» **Work task**: Repeat exactly the lines of the entries below from the one with "X180879761Y-161512797D01*" through the one with "X201476785Y-174197321D01*", both ends included, and nothing else.

[Material provided — start]

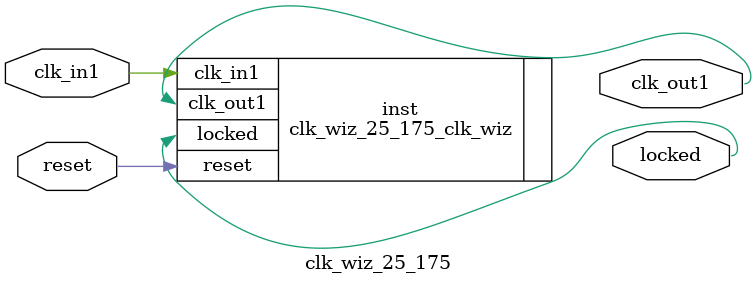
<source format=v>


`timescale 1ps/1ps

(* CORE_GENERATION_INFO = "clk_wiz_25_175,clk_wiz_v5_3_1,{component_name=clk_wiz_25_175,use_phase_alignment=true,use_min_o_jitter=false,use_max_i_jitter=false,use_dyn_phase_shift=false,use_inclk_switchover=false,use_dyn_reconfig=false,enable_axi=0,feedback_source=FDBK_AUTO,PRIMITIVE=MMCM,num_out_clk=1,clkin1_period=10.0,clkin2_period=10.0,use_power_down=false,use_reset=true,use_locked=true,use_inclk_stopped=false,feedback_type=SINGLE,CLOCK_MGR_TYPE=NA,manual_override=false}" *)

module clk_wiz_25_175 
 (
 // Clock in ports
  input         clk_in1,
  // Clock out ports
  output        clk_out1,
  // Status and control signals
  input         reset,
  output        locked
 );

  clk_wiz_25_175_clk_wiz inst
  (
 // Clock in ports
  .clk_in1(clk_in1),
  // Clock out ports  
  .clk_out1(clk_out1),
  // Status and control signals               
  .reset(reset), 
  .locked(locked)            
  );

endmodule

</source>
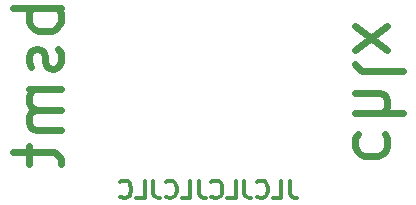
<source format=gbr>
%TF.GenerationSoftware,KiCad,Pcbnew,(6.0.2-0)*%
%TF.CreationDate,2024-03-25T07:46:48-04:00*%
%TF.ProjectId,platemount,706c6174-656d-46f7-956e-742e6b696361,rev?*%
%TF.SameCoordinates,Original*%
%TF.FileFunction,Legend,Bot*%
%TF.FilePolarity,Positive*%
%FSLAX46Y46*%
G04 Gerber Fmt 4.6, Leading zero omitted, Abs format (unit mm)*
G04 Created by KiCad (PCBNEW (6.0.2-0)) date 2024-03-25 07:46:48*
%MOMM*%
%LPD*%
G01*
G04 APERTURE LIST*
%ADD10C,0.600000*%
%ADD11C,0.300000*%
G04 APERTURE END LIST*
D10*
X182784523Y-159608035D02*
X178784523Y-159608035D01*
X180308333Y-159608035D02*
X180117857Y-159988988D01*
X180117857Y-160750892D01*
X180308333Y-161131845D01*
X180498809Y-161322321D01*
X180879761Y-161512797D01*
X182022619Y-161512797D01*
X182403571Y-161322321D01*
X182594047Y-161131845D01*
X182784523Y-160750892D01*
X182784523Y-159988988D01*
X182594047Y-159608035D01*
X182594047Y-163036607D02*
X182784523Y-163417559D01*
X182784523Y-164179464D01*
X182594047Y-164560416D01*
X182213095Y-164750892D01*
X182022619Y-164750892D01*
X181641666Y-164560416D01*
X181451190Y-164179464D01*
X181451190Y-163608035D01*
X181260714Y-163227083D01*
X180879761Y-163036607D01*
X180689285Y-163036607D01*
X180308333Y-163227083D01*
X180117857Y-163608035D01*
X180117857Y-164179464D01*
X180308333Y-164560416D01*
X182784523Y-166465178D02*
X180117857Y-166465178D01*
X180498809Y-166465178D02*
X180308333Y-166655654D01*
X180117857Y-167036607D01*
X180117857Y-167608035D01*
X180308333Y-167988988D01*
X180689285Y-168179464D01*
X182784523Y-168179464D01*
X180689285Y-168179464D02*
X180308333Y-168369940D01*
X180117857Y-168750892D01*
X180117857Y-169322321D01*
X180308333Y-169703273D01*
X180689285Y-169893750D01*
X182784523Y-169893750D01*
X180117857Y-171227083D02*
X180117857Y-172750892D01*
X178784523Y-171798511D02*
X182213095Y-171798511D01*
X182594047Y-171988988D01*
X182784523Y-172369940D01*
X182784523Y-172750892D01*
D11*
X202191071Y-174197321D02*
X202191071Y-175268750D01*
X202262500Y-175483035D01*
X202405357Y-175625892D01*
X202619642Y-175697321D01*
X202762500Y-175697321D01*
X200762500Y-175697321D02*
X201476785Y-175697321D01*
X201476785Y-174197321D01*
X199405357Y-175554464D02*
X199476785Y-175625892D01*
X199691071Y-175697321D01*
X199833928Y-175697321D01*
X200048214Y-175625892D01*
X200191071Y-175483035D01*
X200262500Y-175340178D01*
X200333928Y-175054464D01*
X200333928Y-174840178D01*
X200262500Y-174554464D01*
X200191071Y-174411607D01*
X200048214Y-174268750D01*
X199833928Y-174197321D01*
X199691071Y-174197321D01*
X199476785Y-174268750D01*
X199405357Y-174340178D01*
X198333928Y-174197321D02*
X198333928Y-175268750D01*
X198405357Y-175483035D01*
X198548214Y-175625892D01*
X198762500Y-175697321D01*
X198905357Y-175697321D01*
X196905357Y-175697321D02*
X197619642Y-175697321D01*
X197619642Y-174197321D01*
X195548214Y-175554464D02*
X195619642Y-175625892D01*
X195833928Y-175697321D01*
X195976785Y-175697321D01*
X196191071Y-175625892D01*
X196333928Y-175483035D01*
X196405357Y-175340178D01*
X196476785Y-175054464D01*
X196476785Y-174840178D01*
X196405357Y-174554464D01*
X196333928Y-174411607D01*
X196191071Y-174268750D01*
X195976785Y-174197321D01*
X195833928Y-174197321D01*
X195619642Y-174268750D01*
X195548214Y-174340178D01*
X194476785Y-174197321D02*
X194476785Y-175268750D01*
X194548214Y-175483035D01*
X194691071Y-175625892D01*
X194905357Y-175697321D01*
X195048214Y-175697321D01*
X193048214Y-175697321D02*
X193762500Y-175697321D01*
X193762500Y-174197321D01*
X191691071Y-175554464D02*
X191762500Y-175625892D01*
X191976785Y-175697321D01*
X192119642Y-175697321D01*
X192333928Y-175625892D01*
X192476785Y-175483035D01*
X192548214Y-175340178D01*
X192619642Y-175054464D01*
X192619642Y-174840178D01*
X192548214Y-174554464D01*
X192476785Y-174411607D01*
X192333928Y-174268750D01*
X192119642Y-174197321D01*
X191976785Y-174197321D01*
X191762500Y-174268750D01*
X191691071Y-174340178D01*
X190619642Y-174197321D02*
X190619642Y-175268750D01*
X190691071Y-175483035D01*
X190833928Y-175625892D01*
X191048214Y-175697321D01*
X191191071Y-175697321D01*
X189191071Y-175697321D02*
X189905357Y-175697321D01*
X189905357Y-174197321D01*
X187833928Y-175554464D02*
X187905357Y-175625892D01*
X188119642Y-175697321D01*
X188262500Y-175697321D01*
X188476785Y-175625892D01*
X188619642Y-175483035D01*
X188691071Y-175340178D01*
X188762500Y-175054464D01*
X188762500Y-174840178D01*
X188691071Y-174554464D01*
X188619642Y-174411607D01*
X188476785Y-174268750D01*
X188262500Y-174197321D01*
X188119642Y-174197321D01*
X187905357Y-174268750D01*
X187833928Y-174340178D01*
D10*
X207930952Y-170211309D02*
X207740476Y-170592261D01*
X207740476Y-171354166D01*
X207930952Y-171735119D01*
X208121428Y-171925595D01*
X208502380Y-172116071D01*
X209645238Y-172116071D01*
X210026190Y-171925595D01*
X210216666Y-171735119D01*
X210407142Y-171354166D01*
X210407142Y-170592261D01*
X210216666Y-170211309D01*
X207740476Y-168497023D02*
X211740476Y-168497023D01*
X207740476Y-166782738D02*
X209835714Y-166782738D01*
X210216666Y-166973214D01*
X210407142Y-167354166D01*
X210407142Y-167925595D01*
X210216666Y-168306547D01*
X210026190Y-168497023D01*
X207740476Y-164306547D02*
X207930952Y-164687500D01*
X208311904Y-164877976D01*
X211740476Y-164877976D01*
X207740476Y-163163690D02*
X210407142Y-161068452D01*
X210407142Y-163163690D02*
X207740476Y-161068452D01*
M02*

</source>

[Material provided — finish]
[Material provided — start]

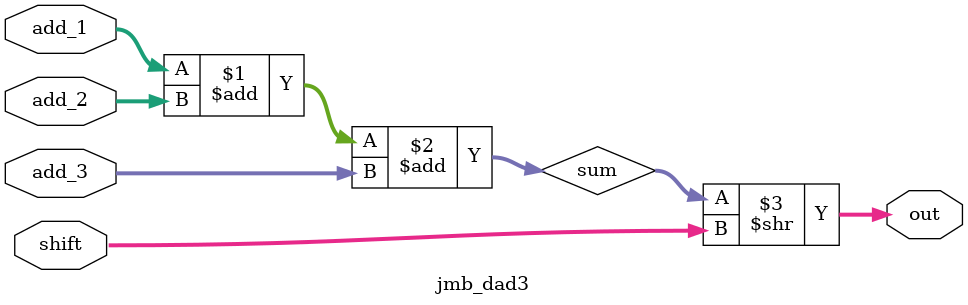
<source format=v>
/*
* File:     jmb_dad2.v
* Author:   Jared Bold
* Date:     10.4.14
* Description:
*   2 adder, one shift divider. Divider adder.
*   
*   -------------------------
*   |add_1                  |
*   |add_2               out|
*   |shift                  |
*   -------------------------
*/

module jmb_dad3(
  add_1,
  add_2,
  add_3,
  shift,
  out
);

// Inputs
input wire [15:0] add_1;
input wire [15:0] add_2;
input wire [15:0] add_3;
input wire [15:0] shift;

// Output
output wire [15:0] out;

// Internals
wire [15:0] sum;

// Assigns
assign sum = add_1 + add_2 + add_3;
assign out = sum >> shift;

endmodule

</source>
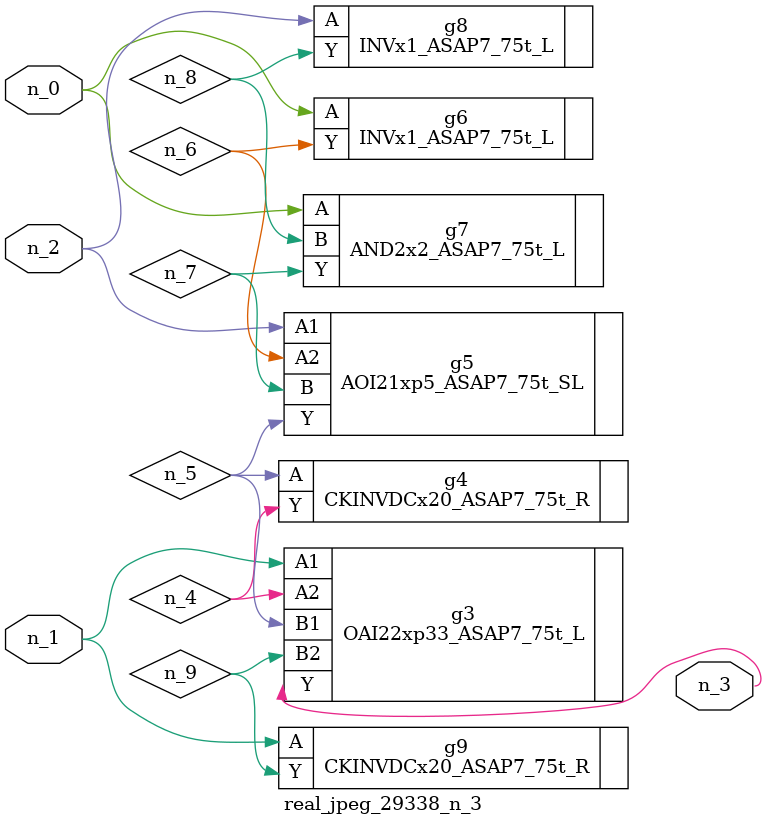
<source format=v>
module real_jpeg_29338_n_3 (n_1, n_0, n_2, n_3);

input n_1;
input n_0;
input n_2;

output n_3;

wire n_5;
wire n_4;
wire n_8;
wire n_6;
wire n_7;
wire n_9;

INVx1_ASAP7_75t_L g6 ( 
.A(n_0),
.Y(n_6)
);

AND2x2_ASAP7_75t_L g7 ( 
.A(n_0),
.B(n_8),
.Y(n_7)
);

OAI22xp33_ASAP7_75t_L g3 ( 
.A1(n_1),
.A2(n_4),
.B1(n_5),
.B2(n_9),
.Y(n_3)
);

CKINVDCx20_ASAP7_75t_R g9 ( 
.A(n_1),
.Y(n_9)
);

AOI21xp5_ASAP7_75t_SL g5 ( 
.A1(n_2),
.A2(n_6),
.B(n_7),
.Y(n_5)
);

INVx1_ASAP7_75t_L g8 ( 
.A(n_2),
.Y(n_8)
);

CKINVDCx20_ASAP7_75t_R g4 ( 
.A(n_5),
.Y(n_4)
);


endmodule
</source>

[Material provided — finish]

» **Your solution**:
X180879761Y-161512797D01*
X182022619Y-161512797D01*
X182403571Y-161322321D01*
X182594047Y-161131845D01*
X182784523Y-160750892D01*
X182784523Y-159988988D01*
X182594047Y-159608035D01*
X182594047Y-163036607D02*
X182784523Y-163417559D01*
X182784523Y-164179464D01*
X182594047Y-164560416D01*
X182213095Y-164750892D01*
X182022619Y-164750892D01*
X181641666Y-164560416D01*
X181451190Y-164179464D01*
X181451190Y-163608035D01*
X181260714Y-163227083D01*
X180879761Y-163036607D01*
X180689285Y-163036607D01*
X180308333Y-163227083D01*
X180117857Y-163608035D01*
X180117857Y-164179464D01*
X180308333Y-164560416D01*
X182784523Y-166465178D02*
X180117857Y-166465178D01*
X180498809Y-166465178D02*
X180308333Y-166655654D01*
X180117857Y-167036607D01*
X180117857Y-167608035D01*
X180308333Y-167988988D01*
X180689285Y-168179464D01*
X182784523Y-168179464D01*
X180689285Y-168179464D02*
X180308333Y-168369940D01*
X180117857Y-168750892D01*
X180117857Y-169322321D01*
X180308333Y-169703273D01*
X180689285Y-169893750D01*
X182784523Y-169893750D01*
X180117857Y-171227083D02*
X180117857Y-172750892D01*
X178784523Y-171798511D02*
X182213095Y-171798511D01*
X182594047Y-171988988D01*
X182784523Y-172369940D01*
X182784523Y-172750892D01*
D11*
X202191071Y-174197321D02*
X202191071Y-175268750D01*
X202262500Y-175483035D01*
X202405357Y-175625892D01*
X202619642Y-175697321D01*
X202762500Y-175697321D01*
X200762500Y-175697321D02*
X201476785Y-175697321D01*
X201476785Y-174197321D01*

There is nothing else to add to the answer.